Protein structure prediction has long been considered the “Holy Grail” of structural biology. The recent success of AlphaFold has ushered in a new era of highly accurate structure prediction, bringing to light the secrets hidden in the three-dimensional structures of globular proteins, increasing our understanding about their structural features and molecular function. However, a large proportion of the proteomes from all domains of life are rich in sequences that do not fold into regular structures, commonly known as non-globular proteins (NGPs).
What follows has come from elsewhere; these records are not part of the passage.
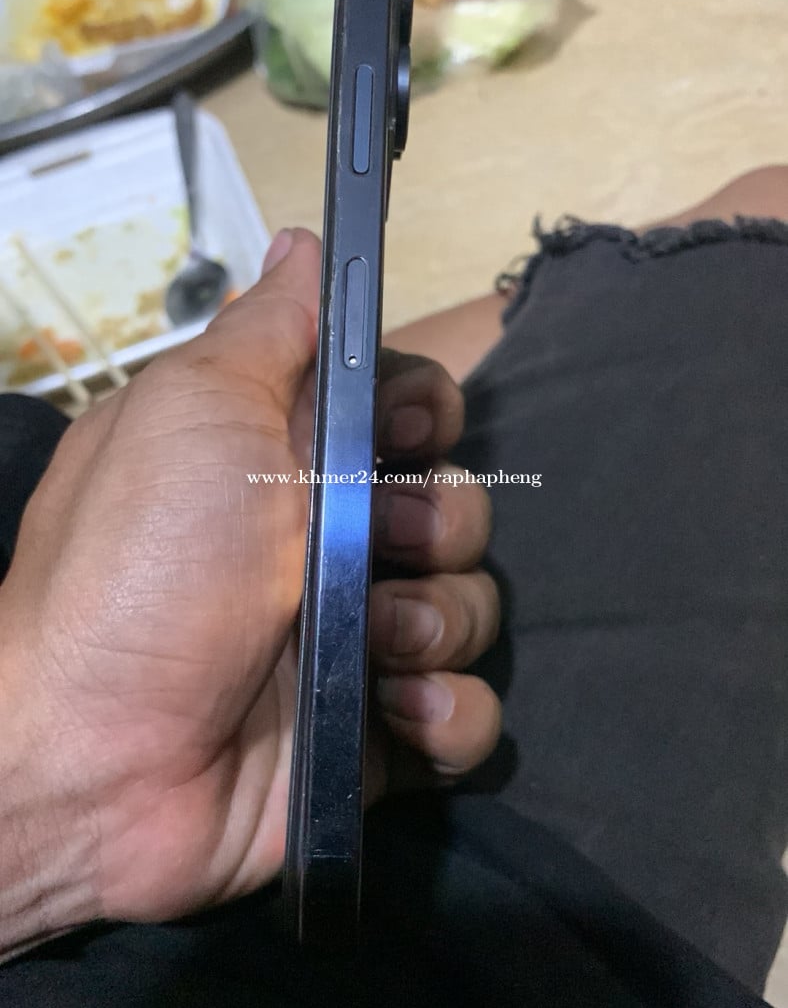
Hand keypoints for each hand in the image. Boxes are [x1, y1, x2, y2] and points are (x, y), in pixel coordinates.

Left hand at [0, 229, 499, 954]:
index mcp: (277, 461)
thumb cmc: (141, 568)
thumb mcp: (192, 414)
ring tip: (374, 642)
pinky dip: (450, 713)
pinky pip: (468, 712)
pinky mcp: (376, 731)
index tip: (405, 431)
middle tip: (377, 543)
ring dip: (440, 618)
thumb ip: (268, 329)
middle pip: (452, 503)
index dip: (422, 412)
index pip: (400, 411)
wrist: (98, 766)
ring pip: (472, 605)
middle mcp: (320, 544)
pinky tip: (397, 713)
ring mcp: (352, 643)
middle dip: (437, 521)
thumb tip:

NGPs comprise intrinsically disordered regions, repeats, low-complexity sequences, aggregation-prone and phase-separating sequences, and are implicated in a range of age-related diseases.
Their heterogeneous structural states and low sequence complexity challenge current experimental structure determination techniques and machine learning (ML) methods for structure prediction, making the molecular understanding of their sequence-structure-dynamics-function relationship difficult. The recent improvements of ML approaches and advances in determining NGP structural ensembles call for a timely re-assessment of the interplay between experiments and computation.
ML4NGP will enhance the primary experimental data generation (WG1), promote integrative structural biology approaches (WG2), benchmark the state-of-the-art ML methods (WG3) and improve the functional characterization of NGPs (WG4). The Action will support its scientific objectives through policies that sustain free knowledge exchange, inclusiveness and training of young researchers who will lead future innovations in this field.